We are working closely with the NHS Confederation, NHS Institute, and a wide range of PCT and SHA colleagues to determine what the support and development framework for world class commissioning should involve.
We know that commissioners will wish to draw upon such resources differentially according to their local strengths and weaknesses, so we need a framework that can evolve to meet these needs.
The framework will offer resources for sharing; for example sharing best practice, or sharing services such as the West Midlands Commissioning Business Support Agency; for building internal capability, such as the NHS Alliance/Humana commissioning academy; and for buying in external expertise, for example the Framework for Procuring External Support for Commissioners.
World class commissioning is the important key to unlocking so many of our policy aspirations: tackling health inequalities; and shaping a Health Service in which the emphasis moves much further towards investing in health and well-being, which joins up public health, mental health and adult social care much more tightly.
A shift towards a prevention based society can’t be achieved by the NHS alone.
It requires individuals to take more steps around improving their own health, with healthy eating and regular exercise.
As the recent Foresight Report on Obesity pointed out, employers should also do more: for instance, providing loans for bikes, not just season tickets; subsidising gym membership, not just canteens; and small things such as putting fruit out at meetings, rather than biscuits.
Local authorities have an important role to play in ensuring that health is built into towns and cities, making it easier for people to build activity into their everyday lives. Local action could include: increasing the number of cycle lanes, designing safe walking routes to schools and town centres, and modernising playground and leisure centres.

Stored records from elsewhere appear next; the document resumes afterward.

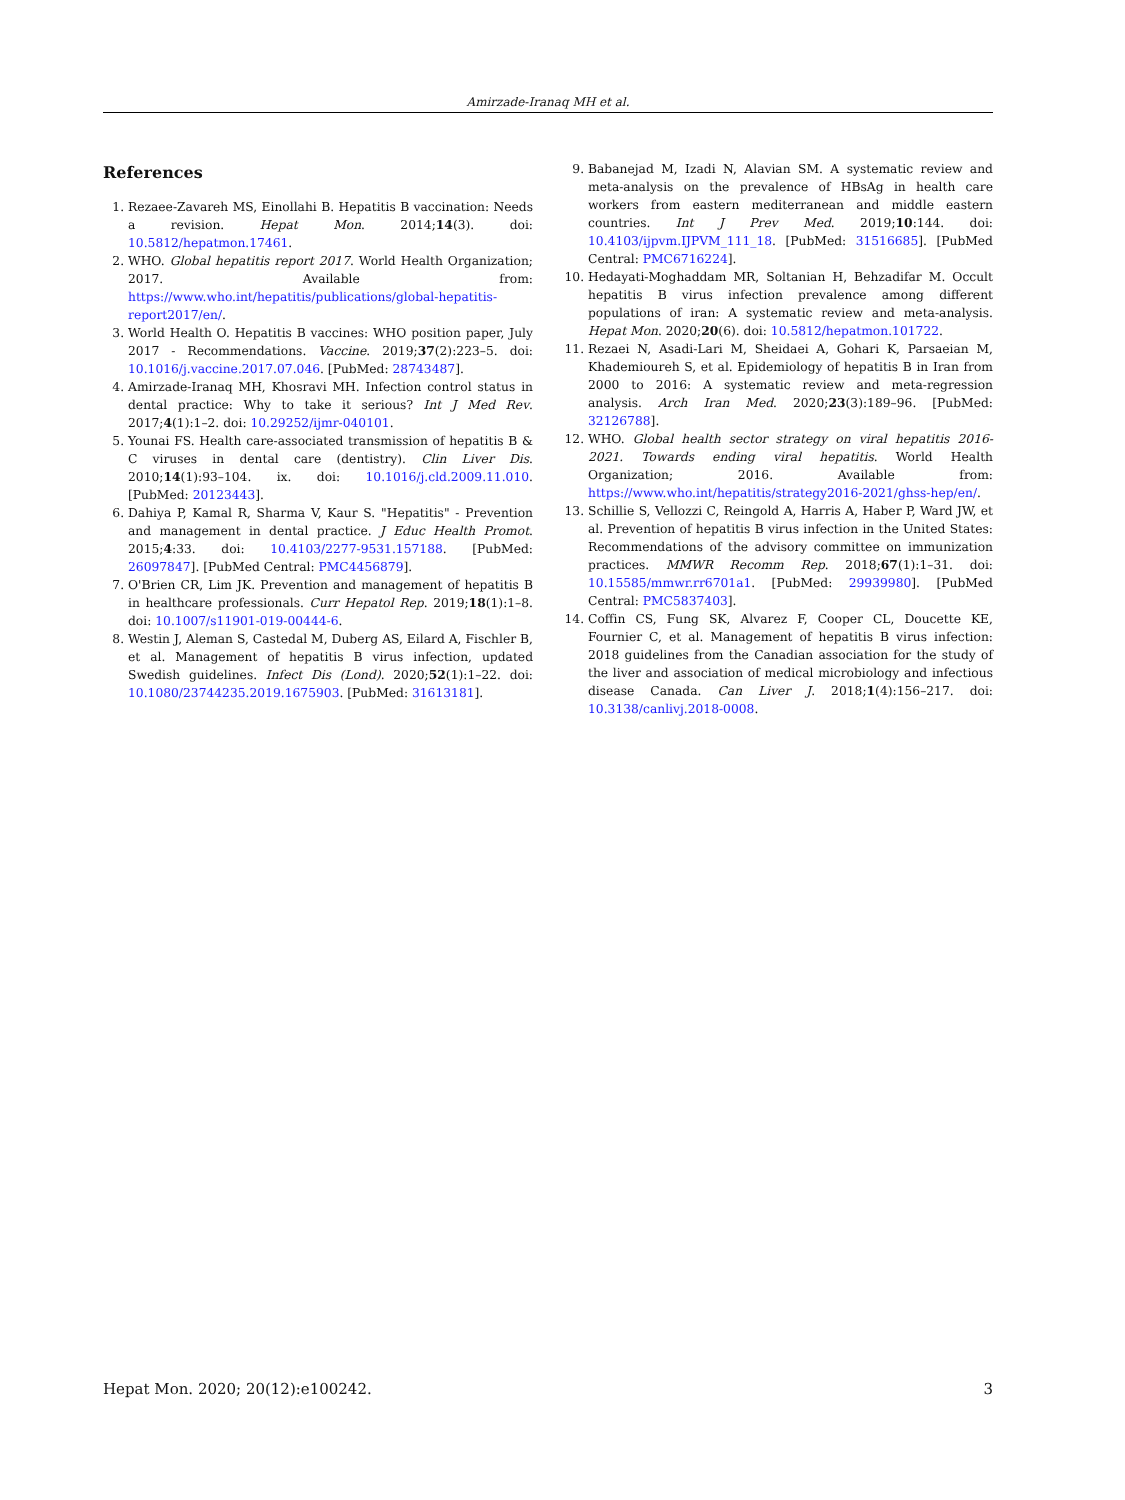Amirzade-Iranaq MH et al.
References
1. Rezaee-Zavareh MS, Einollahi B. Hepatitis B vaccination: Needs a revision. Hepat Mon. 2014;14(3). doi: 10.5812/hepatmon.17461.
2. WHO. Global hepatitis report 2017. World Health Organization; 2017. Available from: https://www.who.int/hepatitis/publications/global-hepatitis-report2017/en/.
3. World Health O. Hepatitis B vaccines: WHO position paper, July 2017 - Recommendations. Vaccine. 2019;37(2):223–5. doi: 10.1016/j.vaccine.2017.07.046. [PubMed: 28743487].
4. Amirzade-Iranaq MH, Khosravi MH. Infection control status in dental practice: Why to take it serious? Int J Med Rev. 2017;4(1):1–2. doi: 10.29252/ijmr-040101.
5. Younai FS. Health care-associated transmission of hepatitis B & C viruses in dental care (dentistry). Clin Liver Dis. 2010;14(1):93–104. ix. doi: 10.1016/j.cld.2009.11.010. [PubMed: 20123443].
6. Dahiya P, Kamal R, Sharma V, Kaur S. "Hepatitis" - Prevention and management in dental practice. J Educ Health Promot. 2015;4:33. doi: 10.4103/2277-9531.157188. [PubMed: 26097847]. [PubMed Central: PMC4456879].
7. O'Brien CR, Lim JK. Prevention and management of hepatitis B in healthcare professionals. Curr Hepatol Rep. 2019;18(1):1–8. doi: 10.1007/s11901-019-00444-6.
8. Westin J, Aleman S, Castedal M, Duberg AS, Eilard A, Fischler B, et al. Management of hepatitis B virus infection, updated Swedish guidelines. Infect Dis (Lond). 2020;52(1):1–22. doi: 10.1080/23744235.2019.1675903. [PubMed: 31613181].
9. Babanejad M, Izadi N, Alavian SM. A systematic review and meta-analysis on the prevalence of HBsAg in health care workers from eastern mediterranean and middle eastern countries. Int J Prev Med. 2019;10:144. doi: 10.4103/ijpvm.IJPVM_111_18. [PubMed: 31516685]. [PubMed Central: PMC6716224].
10. Hedayati-Moghaddam MR, Soltanian H, Behzadifar M. Occult hepatitis B virus infection prevalence among different populations of iran: A systematic review and meta-analysis. Hepat Mon. 2020;20(6). doi: 10.5812/hepatmon.101722.
11. Rezaei N, Asadi-Lari M, Sheidaei A, Gohari K, Parsaeian M, Khademioureh S, et al. Epidemiology of hepatitis B in Iran from 2000 to 2016: A systematic review and meta-regression analysis. Arch Iran Med. 2020;23(3):189–96. [PubMed: 32126788].
12. WHO. Global health sector strategy on viral hepatitis 2016-2021. Towards ending viral hepatitis. World Health Organization; 2016. Available from: https://www.who.int/hepatitis/strategy2016-2021/ghss-hep/en/.
13. Schillie S, Vellozzi C, Reingold A, Harris A, Haber P, Ward JW, et al. Prevention of hepatitis B virus infection in the United States: Recommendations of the advisory committee on immunization practices. MMWR Recomm Rep. 2018;67(1):1–31. doi: 10.15585/mmwr.rr6701a1. [PubMed: 29939980]. [PubMed Central: PMC5837403].
14. Coffin CS, Fung SK, Alvarez F, Cooper CL, Doucette KE, Fournier C, et al. Management of hepatitis B virus infection: 2018 guidelines from the Canadian association for the study of the liver and association of medical microbiology and infectious disease Canada. Can Liver J. 2018;1(4):156–217. doi: 10.3138/canlivj.2018-0008.
Hepat Mon. 2020; 20(12):e100242. 3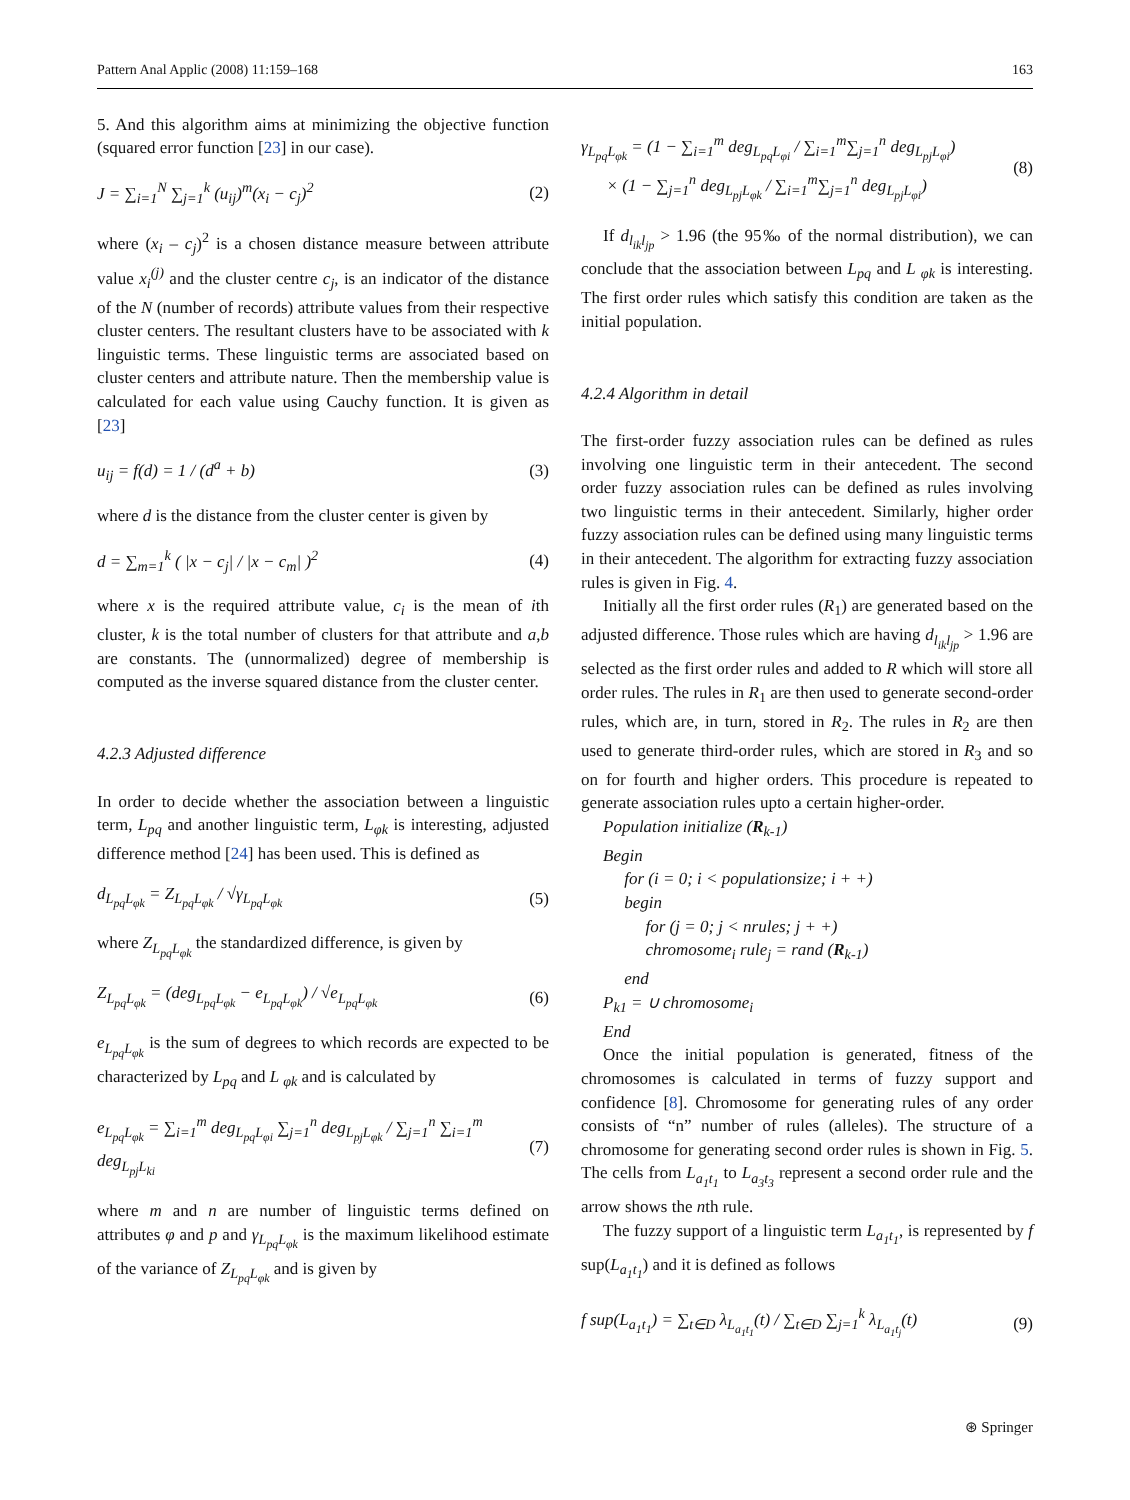Pattern Anal Applic (2008) 11:159–168 163
5. And this algorithm aims at minimizing the objective function (squared error function [23] in our case).
J = ∑<sub>i=1</sub><sup>N</sup> ∑<sub>j=1</sub><sup>k</sup> (u<sub>ij</sub>)<sup>m</sup>(x<sub>i</sub> − c<sub>j</sub>)<sup>2</sup> (2)
where (x<sub>i</sub> – c<sub>j</sub>)<sup>2</sup> is a chosen distance measure between attribute value x<sub>i</sub><sup>(j)</sup> and the cluster centre c<sub>j</sub>, is an indicator of the distance of the N (number of records) attribute values from their respective cluster centers. The resultant clusters have to be associated with k linguistic terms. These linguistic terms are associated based on cluster centers and attribute nature. Then the membership value is calculated for each value using Cauchy function. It is given as [23]
u<sub>ij</sub> = f(d) = 1 / (d<sup>a</sup> + b) (3)
where d is the distance from the cluster center is given by
d = ∑<sub>m=1</sub><sup>k</sup> ( |x − c<sub>j</sub>| / |x − c<sub>m</sub>| )<sup>2</sup> (4)
where x is the required attribute value, c<sub>i</sub> is the mean of ith cluster, k is the total number of clusters for that attribute and a,b are constants. The (unnormalized) degree of membership is computed as the inverse squared distance from the cluster center.
4.2.3 Adjusted difference
In order to decide whether the association between a linguistic term, L<sub>pq</sub> and another linguistic term, L<sub>φk</sub> is interesting, adjusted difference method [24] has been used. This is defined as
d<sub>L<sub>pq</sub>L<sub>φk</sub></sub> = Z<sub>L<sub>pq</sub>L<sub>φk</sub></sub> / √γ<sub>L<sub>pq</sub>L<sub>φk</sub></sub> (5)
where Z<sub>L<sub>pq</sub>L<sub>φk</sub></sub> the standardized difference, is given by
Z<sub>L<sub>pq</sub>L<sub>φk</sub></sub> = (deg<sub>L<sub>pq</sub>L<sub>φk</sub></sub> − e<sub>L<sub>pq</sub>L<sub>φk</sub></sub>) / √e<sub>L<sub>pq</sub>L<sub>φk</sub></sub> (6)
e<sub>L<sub>pq</sub>L<sub>φk</sub></sub> is the sum of degrees to which records are expected to be characterized by L<sub>pq</sub> and L <sub>φk</sub> and is calculated by
e<sub>L<sub>pq</sub>L<sub>φk</sub></sub> = ∑<sub>i=1</sub><sup>m</sup> deg<sub>L<sub>pq</sub>L<sub>φi</sub></sub> ∑<sub>j=1</sub><sup>n</sup> deg<sub>L<sub>pj</sub>L<sub>φk</sub></sub> / ∑<sub>j=1</sub><sup>n</sup> ∑<sub>i=1</sub><sup>m</sup> deg<sub>L<sub>pj</sub>L<sub>ki</sub></sub> (7)
where m and n are number of linguistic terms defined on attributes φ and p and γ<sub>L<sub>pq</sub>L<sub>φk</sub></sub> is the maximum likelihood estimate of the variance of Z<sub>L<sub>pq</sub>L<sub>φk</sub></sub> and is given by
γ<sub>L<sub>pq</sub>L<sub>φk</sub></sub> = (1 − ∑<sub>i=1</sub><sup>m</sup> deg<sub>L<sub>pq</sub>L<sub>φi</sub></sub> / ∑<sub>i=1</sub><sup>m</sup>∑<sub>j=1</sub><sup>n</sup> deg<sub>L<sub>pj</sub>L<sub>φi</sub></sub>)
× (1 − ∑<sub>j=1</sub><sup>n</sup> deg<sub>L<sub>pj</sub>L<sub>φk</sub></sub> / ∑<sub>i=1</sub><sup>m</sup>∑<sub>j=1</sub><sup>n</sup> deg<sub>L<sub>pj</sub>L<sub>φi</sub></sub>) (8)
If d<sub>l<sub>ik</sub>l<sub>jp</sub></sub> > 1.96 (the 95‰ of the normal distribution), we can conclude that the association between L<sub>pq</sub> and L <sub>φk</sub> is interesting. The first order rules which satisfy this condition are taken as the initial population.
4.2.4 Algorithm in detail
The first-order fuzzy association rules can be defined as rules involving one linguistic term in their antecedent. The second order fuzzy association rules can be defined as rules involving two linguistic terms in their antecedent. Similarly, higher order fuzzy association rules can be defined using many linguistic terms in their antecedent. The algorithm for extracting fuzzy association rules is given in Fig. 4.
Initially all the first order rules (R<sub>1</sub>) are generated based on the adjusted difference. Those rules which are having d<sub>l<sub>ik</sub>l<sub>jp</sub></sub> > 1.96 are selected as the first order rules and added to R which will store all order rules. The rules in R<sub>1</sub> are then used to generate second-order rules, which are, in turn, stored in R<sub>2</sub>. The rules in R<sub>2</sub> are then used to generate third-order rules, which are stored in R<sub>3</sub> and so on for fourth and higher orders. This procedure is repeated to generate association rules upto a certain higher-order.
Population initialize (R<sub>k-1</sub>)
Begin
for (i = 0; i < populationsize; i + +)
begin
for (j = 0; j < nrules; j + +)
chromosome<sub>i</sub> rule<sub>j</sub> = rand (R<sub>k-1</sub>)
end
P<sub>k1</sub> = ∪ chromosome<sub>i</sub>
End
Once the initial population is generated, fitness of the chromosomes is calculated in terms of fuzzy support and confidence [8]. Chromosome for generating rules of any order consists of “n” number of rules (alleles). The structure of a chromosome for generating second order rules is shown in Fig. 5. The cells from L<sub>a<sub>1</sub>t<sub>1</sub></sub> to L<sub>a<sub>3</sub>t<sub>3</sub></sub> represent a second order rule and the arrow shows the nth rule.
The fuzzy support of a linguistic term L<sub>a<sub>1</sub>t<sub>1</sub></sub>, is represented by f sup(L<sub>a<sub>1</sub>t<sub>1</sub></sub>) and it is defined as follows
f sup(L<sub>a<sub>1</sub>t<sub>1</sub></sub>) = ∑<sub>t∈D</sub> λ<sub>L<sub>a<sub>1</sub>t<sub>1</sub></sub></sub>(t) / ∑<sub>t∈D</sub> ∑<sub>j=1</sub><sup>k</sup> λ<sub>L<sub>a<sub>1</sub>t<sub>j</sub></sub></sub>(t) (9)
⊛ Springer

Government must be much bolder in the field of public health to be far less trepidatious about “nanny state” accusations. I believe the public are less worried about a nanny state than a neglectful state.
In recent months, we have made a number of major advances, including: going smokefree in public places, making psychological therapies available nationwide and vaccinating young women against cervical cancer. The Prime Minister and I will come forward with further measures, in the coming months.
An increased focus on prevention will also be crucial in tackling health inequalities.
In some poorer communities, tooth decay is twice as high as in the most affluent areas. Taking two areas with similar population characteristics – Sandwell and Bolton Children’s tooth decay has halved in Sandwell in the last ten years. It’s stayed at the same high levels in Bolton. The difference is that since 1986 children in Sandwell have benefitted from fluoridated water.
I hope that more PCTs and SHAs will grasp the nettle and consult on fluoridation in areas with high levels of dental disease. Although it can prove a controversial local issue, it is an essential means of tackling health inequalities. We know it works, and it delivers the greatest health benefit to the poorest people.
The NHS has to bring this often neglected public health issue back to life if it is to tackle inequalities in oral health.
So Nye Bevan was right, the NHS continues to change. This is different from the late 90s when we had to take a Service which was on its knees and administer life saving resuscitation. It is about moving the NHS from good to great: so it is world class in all areas and not just some. Leadership has never been as important in the Health Service as it is now.
As Jim Collins said in his famous book “From Good to Great”, you can mandate ‘good’; ‘great’ has to be unleashed. You’re the principle unleashers in the NHS and I want to do everything I can to support your valuable work.
I give you my very best wishes for a useful and productive conference.